旅先での自由時間は、地元の人たちの暮らしを見て歩くのが好きだ。
物干し竿に下がった大小の洗濯物、半開きの玄関からは魚を焼く匂い、垣根越しに世間話をするおばちゃんたち・・。裏道に迷い込むほど足を止める回数が増える。
屋久島の安房(あんぼう)は、水中翼船トッピーが発着する海の玄関口。トビウオ漁が盛んな港町だ。集落の真ん中を流れる安房川に沿って歩き始めると、陽気な暮らしぶりが目に飛び込んでくる。
「ごみをすてるな」の立て札の下には、ちゃっかり誰かが置いたゴミ。朝5時半から深夜1時半まで営業しても「火の車」な店。大音量で演歌を流しながら巡回する「走る魚屋さん」。
4月の初旬なのにツツジは満開。川べりの猫たちも並んだ消防車たちも、安穏でございますとばかりに動かない。
喫茶店の看板を見つけて入ってみれば、近所の市場から野菜を積んだ車が到着。ずんぐり太った大根と屋久島産のヤマイモが、段ボール箱ごと降ろされた。町の青年団とおぼしきお兄さんが立ち話に応じてくれる。

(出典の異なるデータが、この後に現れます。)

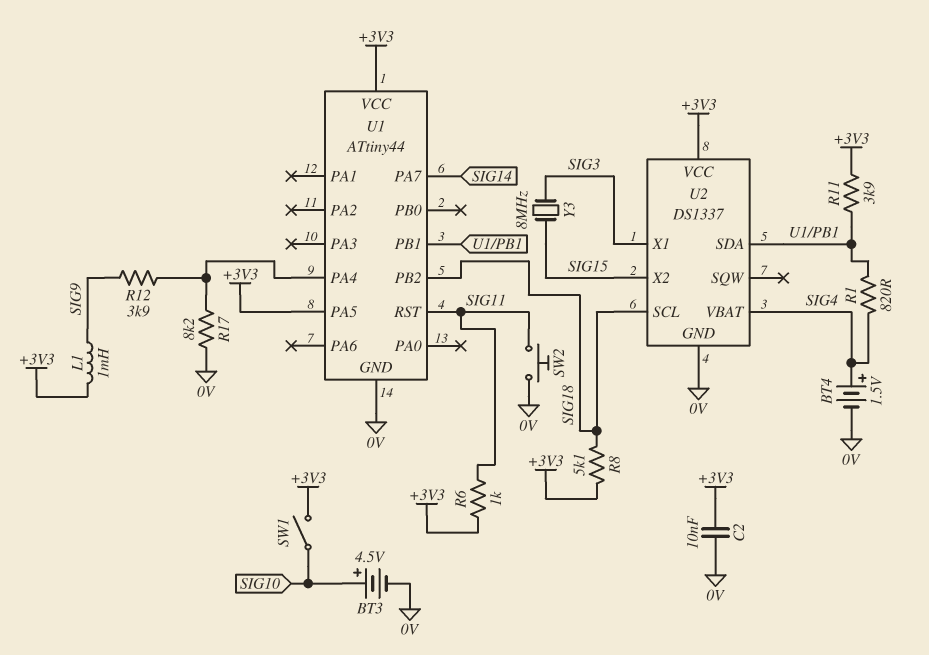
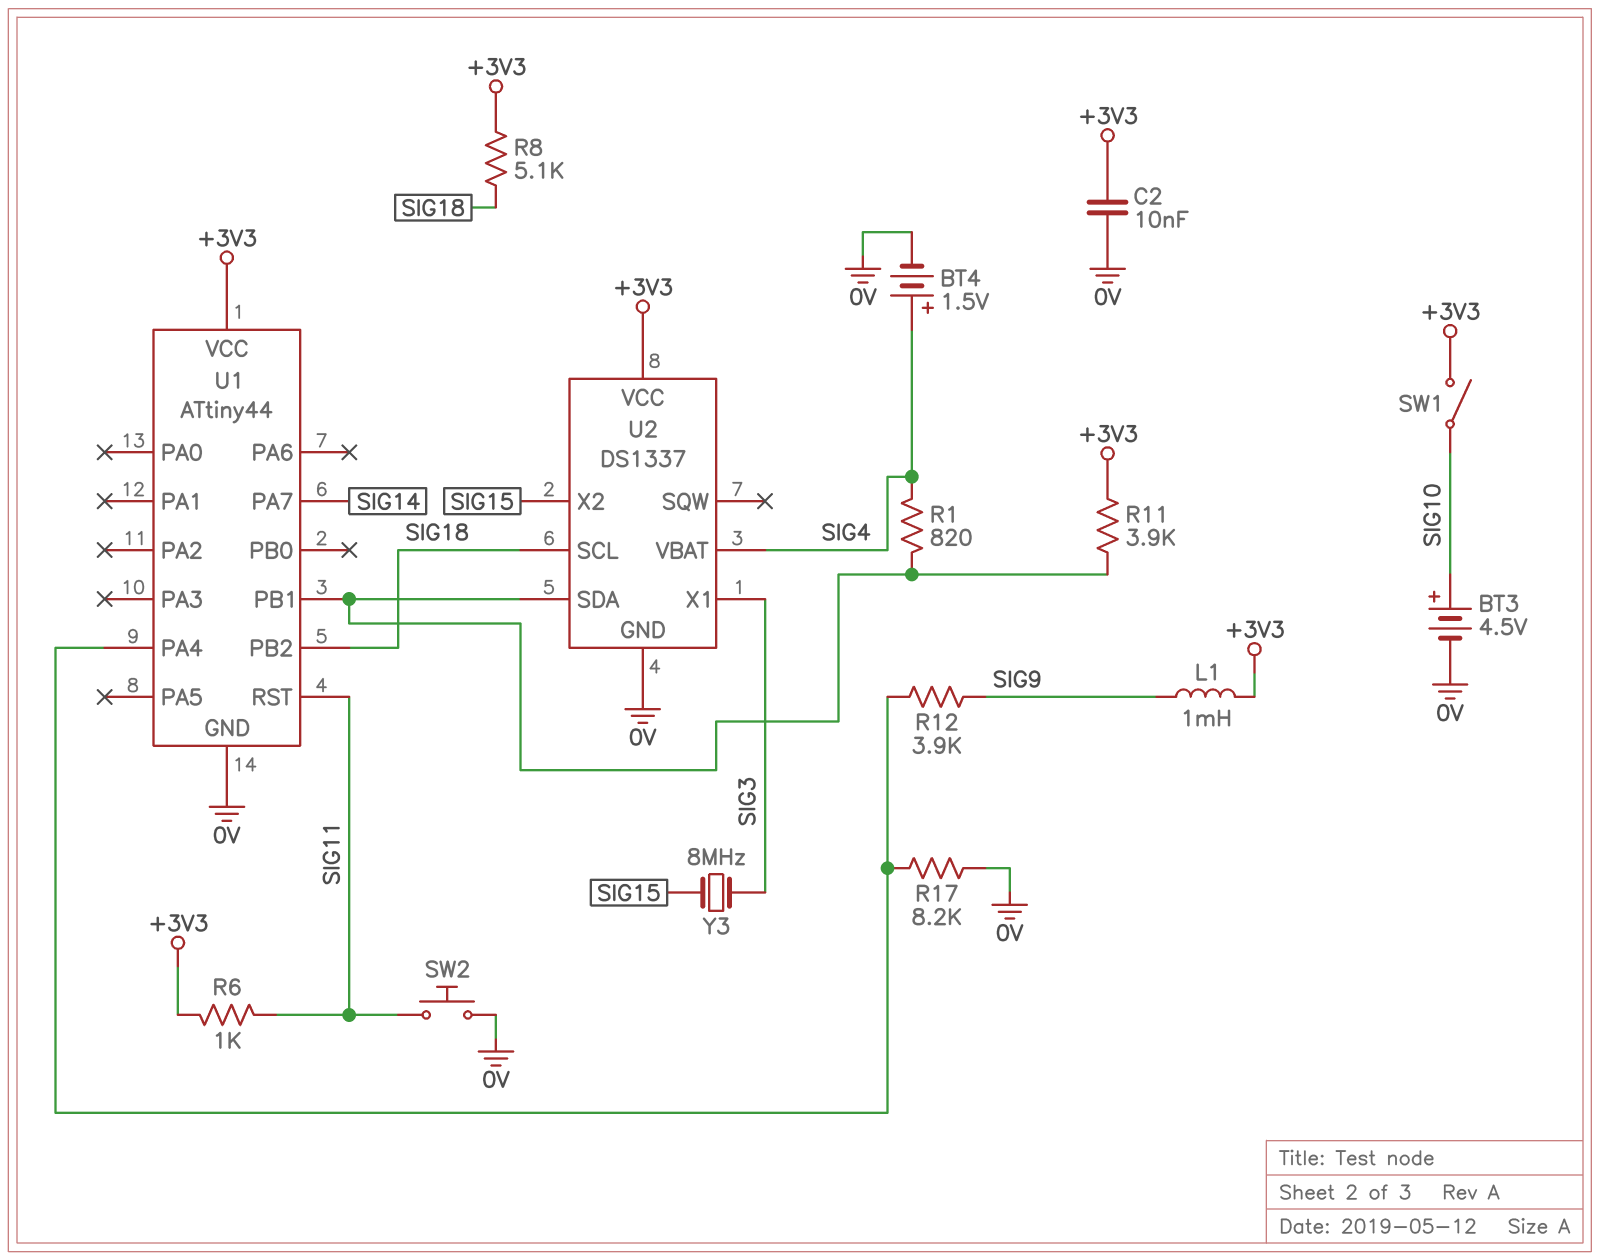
U1 pin PA5: +3V3 -> none

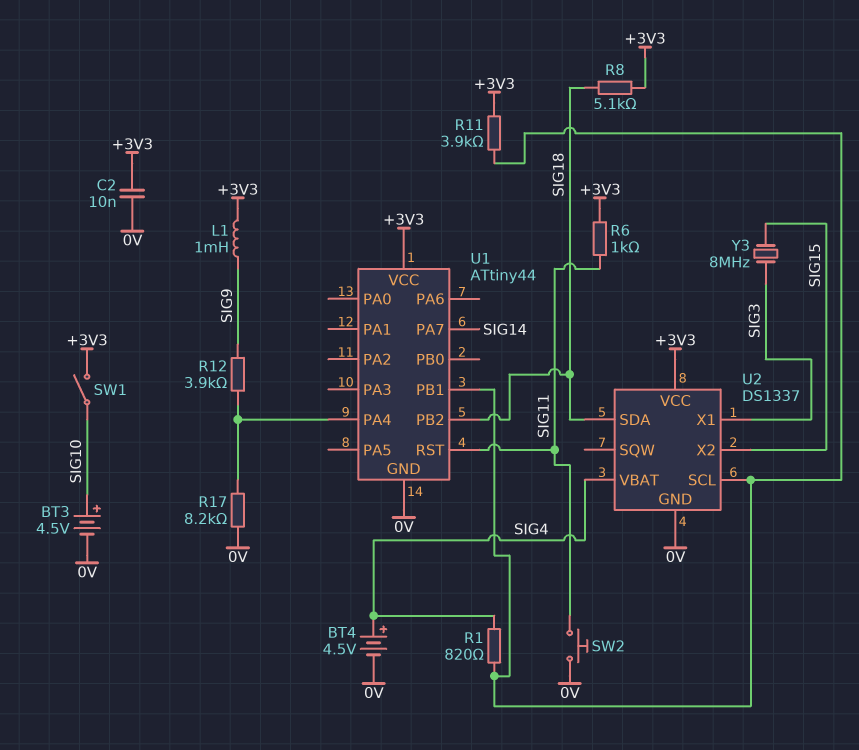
BT4: 1.5V (plus SIG4, minus 0V) -> 4.5V (plus SIG4, minus 0V)
U2 pin SCL: SIG18 -> U1/PB1
U2 pin SDA: U1/PB1 -> SIG18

ガジュマルの木陰、海に向いたテラスで、自称・姓名判断の達人というお爺さんと同席した。「ワシは屋久島の赤ん坊140人に名前を付けたんだ」と話し出したら止まらない。
私の名前の総画数に人生のアドバイスを頂きながら、カフェオレの午後を過ごす。
ティータイムが終わると、安房港では堤防釣りのベストタイム。
サビキとコマセカゴの仕掛けで、サバやムロアジを狙う釣り人たちが集まっている。
釣竿がしなってリールを巻くと、透き通った海面に獲物が見えてきた。手につかんだらポキッと首を折るのは、血を抜いて鮮度を保つためだという。
こちらも頑張るぞと挑戦してみたものの、結果はみごと「坊主」に終わった。
(ちなみに「坊主」は一匹も釣れないことを言う釣り用語なのだが、いったいどうして? 調べてみれば「「釣れる気配がない」=「毛がない」から坊主だとか、「殺生をしていない」から坊主という理由のようだ。)
夕暮れが迫った安房川のほとり。釣り糸を垂れているお爺さんに出会った。
目が不自由でありながら、大きなボラを釣りに毎日やって来ているらしい。「ボラは旨いよ」とクーラーボックスに入った今日の獲物を見せてくれた。
「晩御飯のおかずですね?」と尋ねれば「いいや、猫のエサだよ」に大笑い。出掛けに見かけた猫たちが、丸々と太っている訳が理解できた。
人間も動物もみんなが名前を持っている、顔見知り同士で生活しているんだな。
ガイドブックには載っていない人情に触れると、次に訪れた時には「ただいま」の挨拶をする旅になる。
コメント
小坪ですか♪
私は鎌倉です♪
坊主の意味愛がおもしろかったです♪
また遊びに喜増す(きます)♪
幸せまん様
いらっしゃいませ(^-^)
ご近所さんなのですね。どこかですれ違っているかも。
陽気な湘南人同士、幸せを広げていきましょうね。
「火の車」「消防車」「トトロみたいな猫」
「聞いてみたい姓名判断(特に管理様の結果)」「鯵のなぞのえさ」・・・
好奇心と乾いた心を満たしそうな やくしまぁ~ ぁ~ン!
住み心地はどうですか(まぁ神様任せだけどね)?
素浪人様
雨が嫌いでなければ、屋久島の住み心地は最高だと思います。
家賃は安いし温泉は豊富だし、外気はマイナスイオンに満ちてるし、何より人情に厚い。
ちなみに姓名判断の結果はニコニコ。
鯵のなぞのえさは、アミエビのコマセです。